→ SELECTED EXTRACT:
----
Returns the collection as is if the path is missing.

has_path(coll, path)

Checks if path exists in the given nested collection:

has_path({"a": {"b": 42}}, ["a", "b"]) # -> True
has_path({"a": {"b": 42}}, ["c"])  # -> False
has_path({"a": [1, 2]}, ["a", 0])  # -> True

Data manipulation

where(mappings, cond) lwhere(mappings,cond)

Looks through each value in given sequence of dicts and returns an iterator or a list of all the dicts that contain all key-value pairs in cond:

lwhere(plays, author="Shakespeare", year=1611)
# => [{"title": "Cymbeline", "author": "Shakespeare", "year": 1611},
#     {"title": "The Tempest", "author": "Shakespeare", "year": 1611}]

Iterator version could be used for efficiency or when you don't need the whole list. E.g. you are looking for the first match:

first(where(plays, author="Shakespeare"))
# => {"title": "The Two Gentlemen of Verona", ...}

pluck(key, mappings) lpluck(key, mappings)

Returns an iterator or a list of values for key in each mapping in the given sequence. Essentially a shortcut for:

map(operator.itemgetter(key), mappings)

pluck_attr(attr, objects) lpluck_attr(attr, objects)

Returns an iterator or a list of values for attr in each object in the given sequence. Essentially a shortcut for:

map(operator.attrgetter(attr), objects)

Useful when dealing with collections of ORM objects:

users = User.query.all()
ids = lpluck_attr('id', users)

invoke(objects, name, args,kwargs) linvoke(objects, name,args, **kwargs)

Calls named method with given arguments for each object in objects and returns an iterator or a list of results.

Content tests

is_distinct(coll, key=identity)

Checks if all elements in the collection are different:

assert is_distinct(field_names), "All fields should be named differently"

Uses key to differentiate values. This way one can check if all first letters of words are different:

is_distinct(words, key=0)

all([pred], seq)

Checks if pred holds for every element in a seq. If pred is omitted checks if all elements of seq are truthy -- same as in built-in py3:all:

they_are_ints = all(is_instance(n, int) for n in seq)
----
→ ENTRIES SHOWN:
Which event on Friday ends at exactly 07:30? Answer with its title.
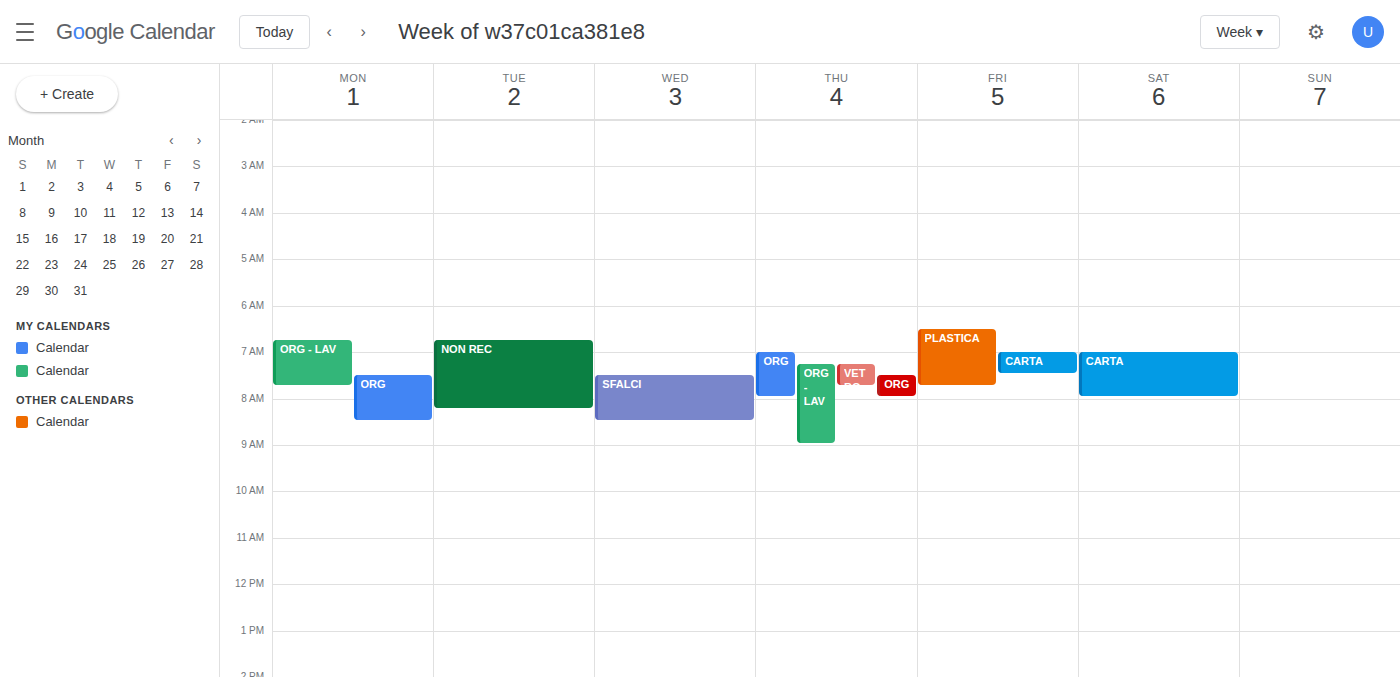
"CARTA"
----
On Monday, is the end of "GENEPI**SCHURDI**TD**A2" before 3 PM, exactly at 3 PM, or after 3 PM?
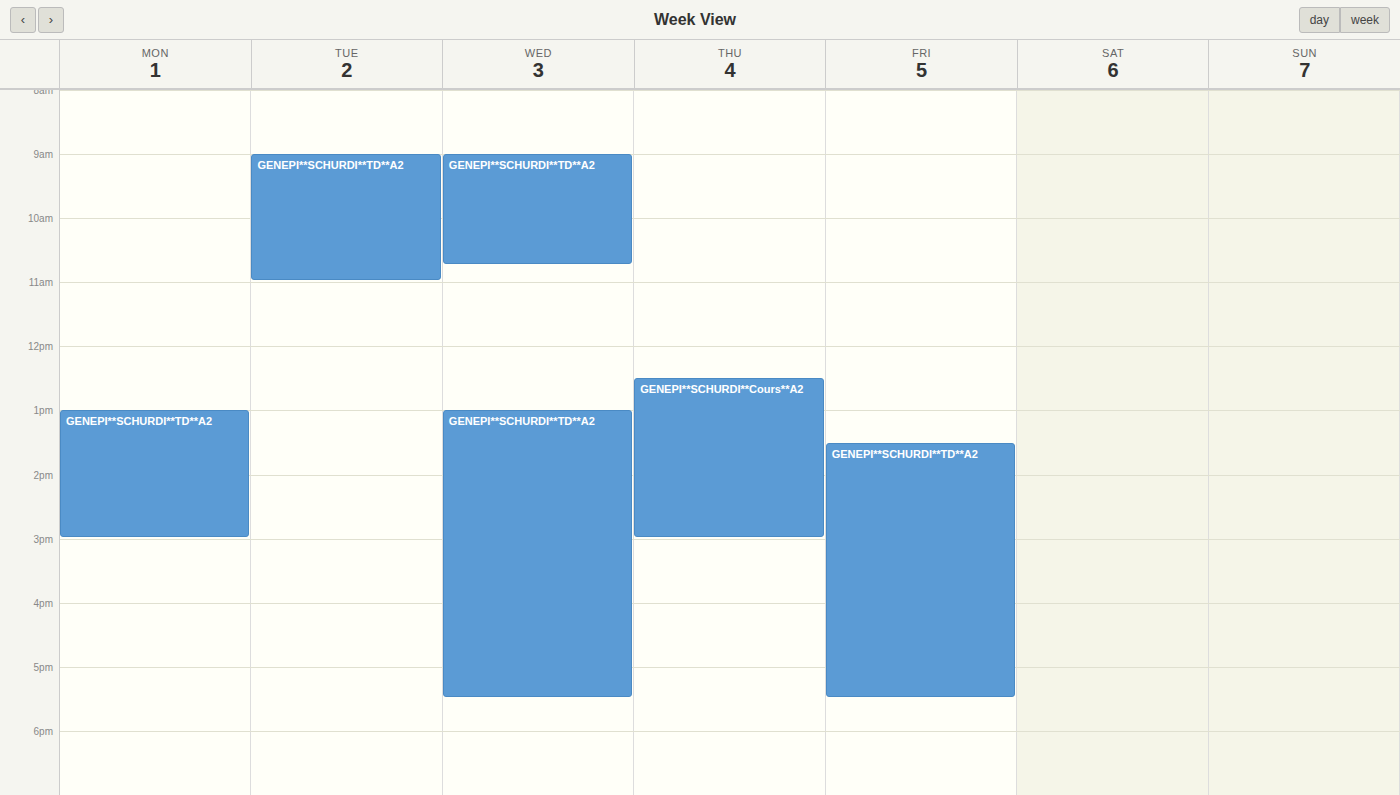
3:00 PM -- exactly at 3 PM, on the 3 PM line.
----
→ REQUESTS:
a. Reproduce the collection utilities documentation from "pluck(key, mappings) lpluck(key, mappings)" up to and including "map(operator.itemgetter(key), mappings)".
b. In the collection utilities documentation, what is pluck essentially a shortcut for?
c. Carry on the collection utilities documentation, starting right after its final line.

→ SOLVED PROBLEMS:
a.
pluck(key, mappings) lpluck(key, mappings)

Returns an iterator or a list of values for key in each mapping in the given sequence. Essentially a shortcut for:

map(operator.itemgetter(key), mappings)

b. map(operator.itemgetter(key), mappings)

c.
they_are_even = all(even, seq)

Note that, first example could be rewritten using isa like this:

they_are_ints = all(isa(int), seq)

any([pred], seq)

Returns True if pred holds for any item in given sequence. If pred is omitted checks if any element of seq is truthy.

Check if there is a needle in haystack, using extended predicate semantics <extended_fns>:

any(r'needle', haystack_strings)

none([pred], seq)

Checks if none of items in given sequence pass pred or is truthy if pred is omitted.

Just a stylish way to write not any(...):

assert none(' ' in name for name in names), "Spaces in names not allowed"

# Or same using extended predicate semantics
assert none(' ', names), "..."

one([pred], seq)

Returns true if exactly one of items in seq passes pred. Cheks for truthiness if pred is omitted.

some([pred], seq)

Finds first item in seq passing pred or first that is true if pred is omitted.

Low-level helpers

empty(coll)

Returns an empty collection of the same type as coll.

iteritems(coll)

Returns an iterator of items of a coll. This means key, value pairs for any dictionaries:

list(iteritems({1, 2, 42}))
# -> [1, 42, 2]

list(iteritems({'a': 1}))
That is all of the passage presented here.